今回、電気電子系約140名の中から15名が、優れた修士論文発表を行いこの賞を受賞しました。受賞者にインタビューです。

吉田隼さん(左),瀧口憲一朗さん(真ん中),熊谷颯人さん(右) 研究室生活で,支え合いながらも切磋琢磨した大切な同期です。

吉田隼さん(左),瀧口憲一朗さん(中央),熊谷颯人さん(右:受賞者)
研究室生活で,支え合いながらも切磋琢磨した大切な同期です。

この研究はどんな内容ですか?

私の研究は体温を用いたマイクロ熱電発電モジュールに関するもので、高い出力電力が得られる新しいデバイス構造を考案して、その効果を明らかにしました。

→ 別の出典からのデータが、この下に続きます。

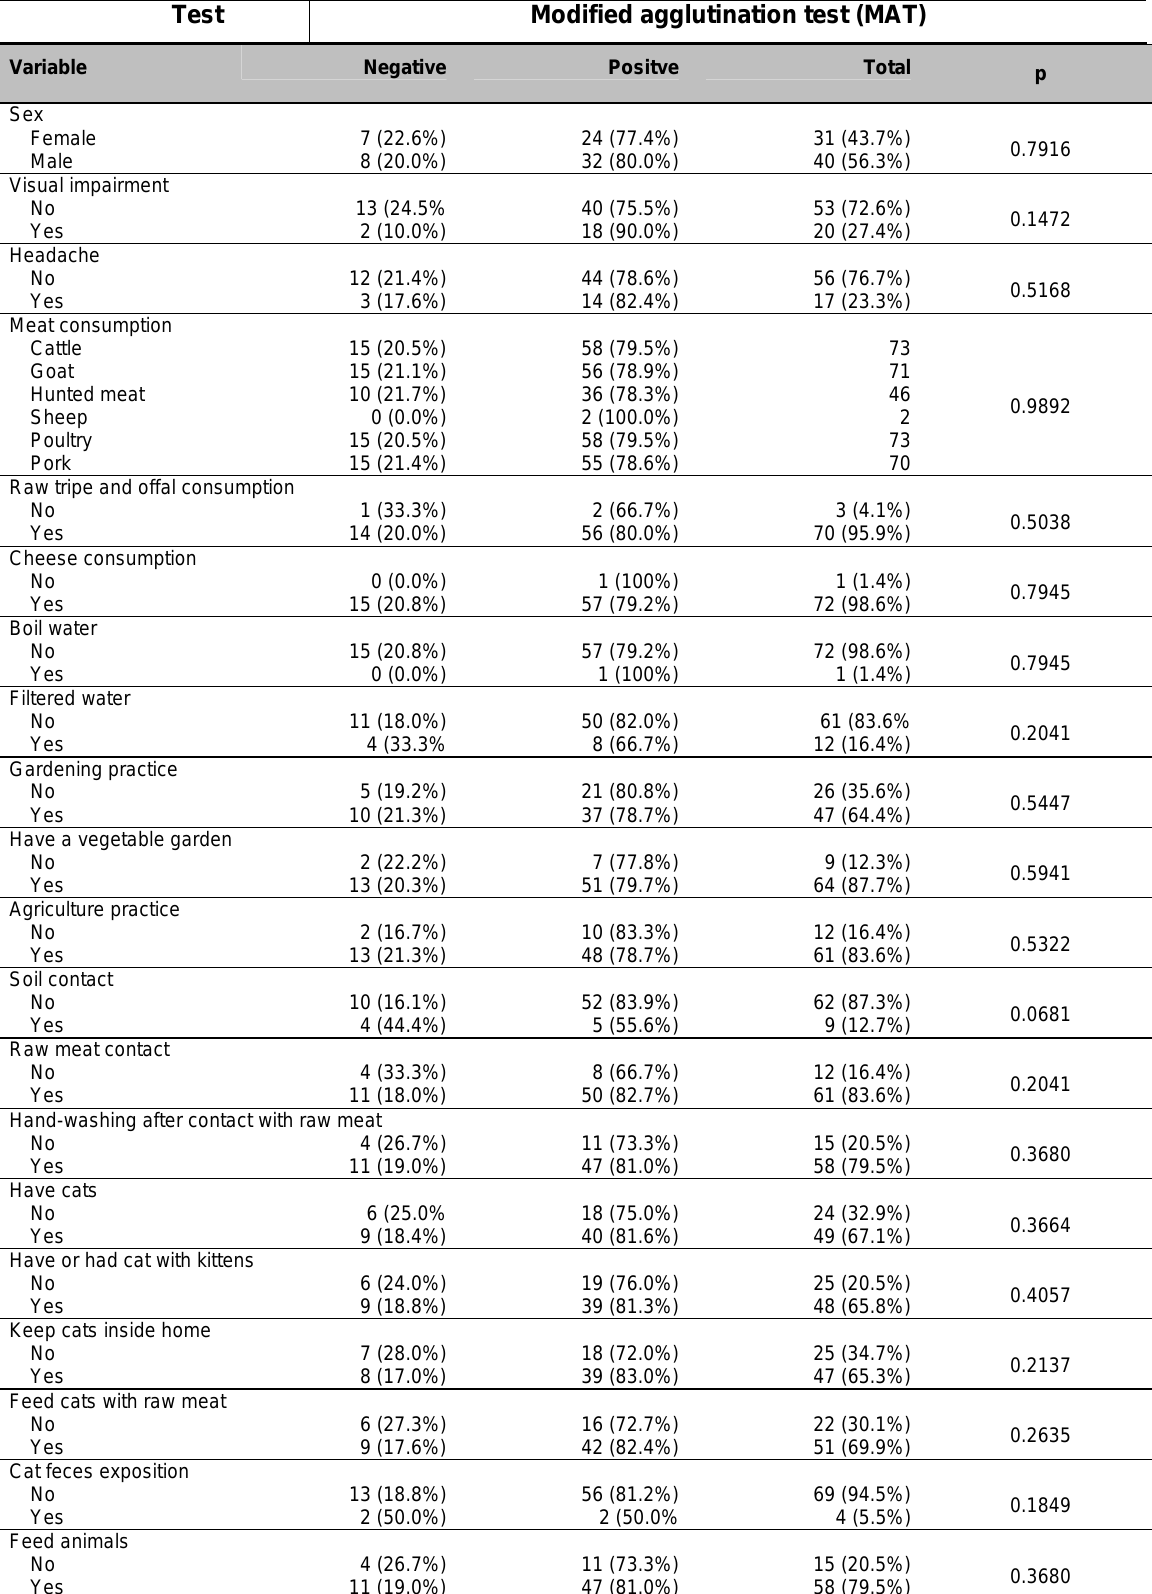
Table 1. Analysis of the association among studied variables and the presence of anti- Toxoplasma gondii antibodies in humans from a rural population, in Eldorado, Mato Grosso do Sul State, Brazil, 2007 Test Modified agglutination test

どのように世の中の役に立つことが期待できるのでしょうか?

この研究は、近年注目を集めているIoH(Internet-of-human)で役に立つと考えています。IoHはヒトを対象としたIoTのような電子システムで、医療・介護・ヘルスケアも分野で期待されています。体温を用いたマイクロ熱電発電モジュールはこのIoHにおけるマン・マシン・インターフェイスとなるウェアラブル端末の電源として用いることができます。今回、私が修士論文で開発した人体からの微弱な熱流を効果的に電力に変換できる熱電発電モジュール技術をウェアラブル端末の電源として利用することで、わざわざ外部電源から充電する必要がなくなります。これはAlways-onが必要なIoHの端末に適した電源技術になると考えています。

この研究の重要な課題と解決策は何でしたか?

体温を用いたマイクロ熱電発電モジュールでは、デバイスの熱抵抗の最適化が極めて重要になりますが、このためには熱電発電素子の熱絶縁技術と最適設計技術が重要になります。真空を熱絶縁に用いれば高い出力が得られますが、これでは熱電発電素子部の機械的強度を確保することが難しくなりモジュールへの実装も容易にはできません。そこで、高い出力電力を得るために、新たな熱絶縁の構造を提案し、この構造を取り入れたマイクロ熱電発電モジュールの構造最適化技術を開発しました。この技術ではモジュールの機械的強度を損なうことなく高い出力が得られます。修士論文ではこのような新たなデバイス構造の提案からはじめ、モデリング、構造最適化、出力の高精度解析などを詳細に研究した結果をまとめました。

受賞の感想

提案した新構造は、いくつもの構造を提案しては、検討・評価とリバイスという作業を繰り返して、ようやく到達することができたものです。私自身も驚くほどよい性能を持つ構造を考案できたと満足していますし、この結果を初めて見た時にとても嬉しかったことを今でも鮮明に覚えています。成果を出すまでにかなり時間がかかりましたが、このような形で評価していただけたことは大変嬉しく思います。また、学部と修士の3年間ご指導いただいた指導教員の先生にはたいへんお世話になり、また構想発表や中間発表で貴重なアドバイスをいただいた電気電子系の先生方にも感謝しています。この 3年間の経験を生かして、就職先の企業でも活躍できるような人になりたいと思います。